● **Passage provided**
Nature reserve in Cheshire, England

Hatchmere is a small mere and nature reserve in Delamere Forest, southeast of Frodsham, Cheshire, England. It is also the name of a hamlet near the village of Norley.

==Nature reserve==
Hatch Mere Nature Reserve covers 12.6 ha. It lies within a Site of Special Scientific Interest (SSSI), and is managed by the Cheshire Wildlife Trust.

According to the SSSI citation "Hatch Mere is an example of a mere with moderate fertility and well developed floating and emergent vegetation. It is an unusual mere because of the surrounding vegetation which consists largely of acidic heath and bog communities." The mere is a good example of a kettle hole, of which there are several in the Delamere area. Some are flooded as here whilst others are dry or contain peat mosses. The mere originated as a detached mass of glacial ice that melted in situ towards the end of the last ice age.

Notable animal species include the Hairy Dragonfly Brachytron pratense, Variable Damselfly Coenagrion pulchellum and a rare caddisfly, Potomophylax rotundipennis. Rare plants for the area include Tufted Sedge Carex elata and Bog Myrtle Myrica gale.

● **Listed records**
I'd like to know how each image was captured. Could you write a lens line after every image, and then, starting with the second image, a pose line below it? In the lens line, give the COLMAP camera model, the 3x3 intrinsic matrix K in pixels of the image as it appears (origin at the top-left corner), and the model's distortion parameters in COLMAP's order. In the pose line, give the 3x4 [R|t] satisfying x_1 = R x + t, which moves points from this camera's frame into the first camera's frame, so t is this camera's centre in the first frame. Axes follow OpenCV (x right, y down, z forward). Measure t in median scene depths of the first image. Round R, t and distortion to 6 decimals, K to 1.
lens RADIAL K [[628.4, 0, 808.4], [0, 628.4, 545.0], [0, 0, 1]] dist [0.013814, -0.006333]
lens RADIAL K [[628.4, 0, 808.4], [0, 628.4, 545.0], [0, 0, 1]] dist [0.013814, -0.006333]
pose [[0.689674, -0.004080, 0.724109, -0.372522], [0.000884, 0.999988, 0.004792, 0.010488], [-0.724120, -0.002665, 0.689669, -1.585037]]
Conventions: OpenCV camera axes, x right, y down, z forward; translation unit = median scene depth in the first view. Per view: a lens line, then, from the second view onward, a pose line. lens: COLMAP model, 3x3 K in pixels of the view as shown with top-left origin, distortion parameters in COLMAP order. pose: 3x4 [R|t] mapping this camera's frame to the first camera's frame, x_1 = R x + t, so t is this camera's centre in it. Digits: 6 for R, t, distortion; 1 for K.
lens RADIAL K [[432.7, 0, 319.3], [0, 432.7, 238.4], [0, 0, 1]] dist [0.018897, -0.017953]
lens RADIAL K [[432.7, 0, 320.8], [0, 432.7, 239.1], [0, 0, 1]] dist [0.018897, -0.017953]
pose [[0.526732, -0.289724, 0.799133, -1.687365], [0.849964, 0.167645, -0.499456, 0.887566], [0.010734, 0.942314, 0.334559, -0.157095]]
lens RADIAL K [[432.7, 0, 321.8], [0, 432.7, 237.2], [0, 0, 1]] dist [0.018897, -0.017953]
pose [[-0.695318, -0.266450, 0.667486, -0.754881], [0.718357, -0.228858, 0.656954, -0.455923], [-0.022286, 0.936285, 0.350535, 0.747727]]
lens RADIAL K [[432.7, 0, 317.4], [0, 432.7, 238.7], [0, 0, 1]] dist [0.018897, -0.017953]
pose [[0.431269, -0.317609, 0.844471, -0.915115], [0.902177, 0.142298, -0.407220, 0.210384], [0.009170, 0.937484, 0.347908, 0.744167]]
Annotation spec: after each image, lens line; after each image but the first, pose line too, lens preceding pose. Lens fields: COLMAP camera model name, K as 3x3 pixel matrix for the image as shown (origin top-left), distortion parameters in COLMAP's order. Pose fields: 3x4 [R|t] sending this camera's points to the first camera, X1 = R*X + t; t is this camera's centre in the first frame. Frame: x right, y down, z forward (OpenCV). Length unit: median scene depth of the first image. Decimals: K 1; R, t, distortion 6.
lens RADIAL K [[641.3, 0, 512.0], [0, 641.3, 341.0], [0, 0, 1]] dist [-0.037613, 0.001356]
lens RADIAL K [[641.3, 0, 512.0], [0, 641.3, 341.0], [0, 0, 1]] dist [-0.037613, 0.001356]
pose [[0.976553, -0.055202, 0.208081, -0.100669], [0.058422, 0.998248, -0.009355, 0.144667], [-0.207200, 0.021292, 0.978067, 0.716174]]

● **Check your understanding**
**1.** According to the passage on Hatchmere, which organization manages Hatch Mere Nature Reserve?
**2.** Continue the passage on Hatchmere from the point where it stops.
The records come from a separate source and are unrelated to the passage on Hatchmere.

● **Answers given**
**1.** The Cheshire Wildlife Trust

**2.**
There were several campaigns to maintain public access to the lake after it was bought by the Wildlife Trust in 1998. Initially the Trust fenced off the only access point to the lake suitable for swimmers. A pressure group, the Friends of Hatchmere, was formed, and eventually the Wildlife Trust backed down and agreed to allow swimming in the lake. The Hatchmere campaign was instrumental in the forming of the River and Lake Swimming Association, a group that promotes open water swimming in the United Kingdom. Wild swimming in Hatchmere has been banned by the lake's owners since November 2019.

Angling is permitted on the lake under the membership of Prince Albert Angling Society and anglers have purpose-built platforms from where they have to fish from which each requires a key provided by the society. Fish present in the lake include bream, tench, pike, roach as well as some breeds of carp.

In late 2020, a pair of Eurasian beavers were released into a fenced 10-acre enclosure at the northwest end of the mere.